**Zadanie a:** Przytocz dokładnie fragment tekstu o porannej wyprawie rowerowej, od słów "Układamy trasę i" aż do słów "ciśniemy pod górę." włącznie.

**Pokazany fragment:**
•••••

Układamy trasę i 6:00 z minutami wyruszamy. Jeszcze nie pada. Niedługo będzie świtać, a my zaczynamy od...podjazdu. A jakże by inaczej. "Noc się kiedyś skończy...", ale my ciśniemy pod górę.

Tuż przed świtem łapiemy pierwszy punkt. Dla Tomka to pierwszy punkt w życiu - na rowerze, bo w szermierce to zdobył już niejeden. W końcu to zawodnik z "TOP 5" Pucharu 3 Broni! Specjalista zwłaszcza od Szabli Pojedynkowej (nie bój żaby jednak, kiedyś rozłożę Cię na także na Szable...masz to już obiecane, Pacanie. Może jeszcze nie jutro, ale przyjdzie taki czas :P). 
Lecimy dalej.

•••••

**Wpisy do zadania:**
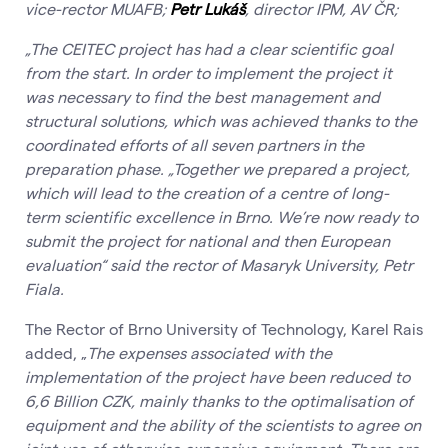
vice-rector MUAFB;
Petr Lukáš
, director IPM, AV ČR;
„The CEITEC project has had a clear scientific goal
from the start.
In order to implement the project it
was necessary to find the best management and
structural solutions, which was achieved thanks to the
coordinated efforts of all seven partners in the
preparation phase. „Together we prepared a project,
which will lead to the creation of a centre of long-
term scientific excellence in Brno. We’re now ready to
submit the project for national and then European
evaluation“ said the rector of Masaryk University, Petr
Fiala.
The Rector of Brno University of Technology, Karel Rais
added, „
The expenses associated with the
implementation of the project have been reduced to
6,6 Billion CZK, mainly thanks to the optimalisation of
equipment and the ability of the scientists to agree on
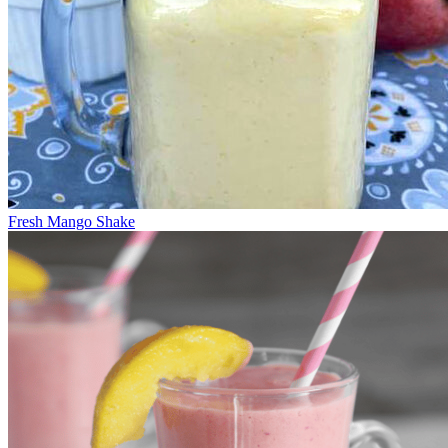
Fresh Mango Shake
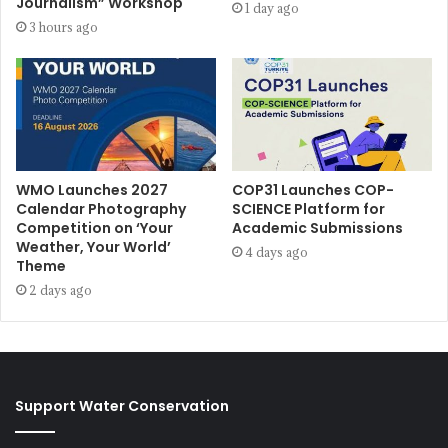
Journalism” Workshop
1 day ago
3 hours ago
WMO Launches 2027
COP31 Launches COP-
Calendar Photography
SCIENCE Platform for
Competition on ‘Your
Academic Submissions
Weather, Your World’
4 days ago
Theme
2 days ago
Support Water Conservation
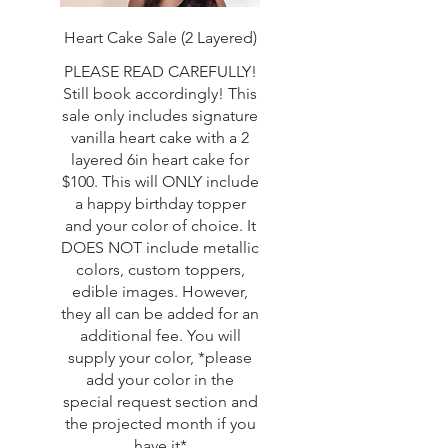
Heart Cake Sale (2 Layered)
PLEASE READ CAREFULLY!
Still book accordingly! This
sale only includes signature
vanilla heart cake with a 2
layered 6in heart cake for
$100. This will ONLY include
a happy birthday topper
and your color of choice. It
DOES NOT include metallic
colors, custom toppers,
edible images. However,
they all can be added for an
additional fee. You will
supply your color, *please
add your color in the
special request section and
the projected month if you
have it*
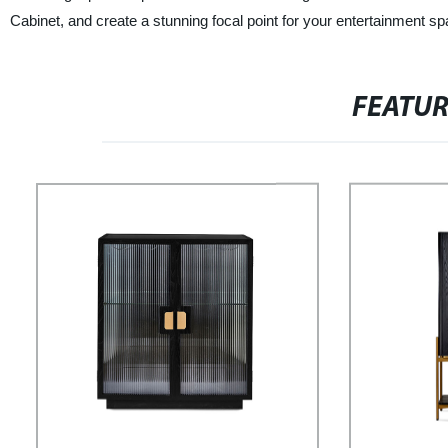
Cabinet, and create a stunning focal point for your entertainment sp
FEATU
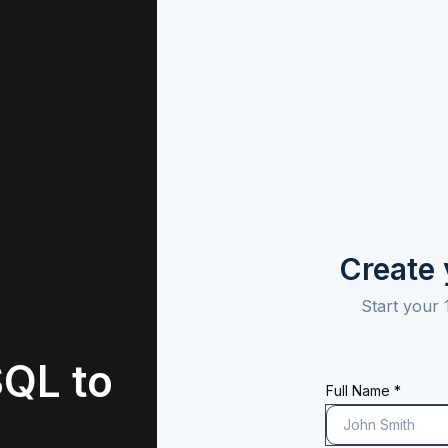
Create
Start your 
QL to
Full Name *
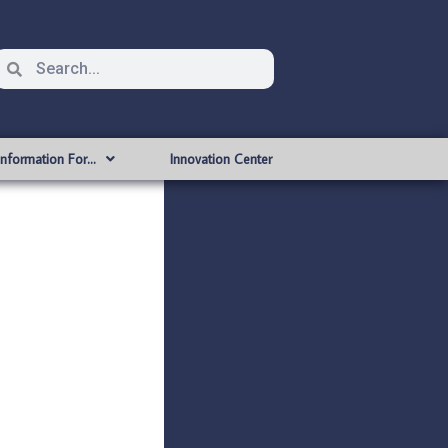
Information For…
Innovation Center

•••••

**Zadanie b:** Wypisz z wpisów każdy wiersz, w którym występuje ciąg "thanks". Wielkość liter ma znaczenie.

**Odpowiedź pisemna a:**
Układamy trasę i 6:00 z minutami wyruszamy. Jeszcze nie pada. Niedługo będzie świtać, a my zaczynamy od...podjazdu. A jakże by inaczej. "Noc się kiedyś skończy...", ale my ciśniemy pod górę.

**Odpowiedź pisemna b:**
structural solutions, which was achieved thanks to the
6,6 Billion CZK, mainly thanks to the optimalisation of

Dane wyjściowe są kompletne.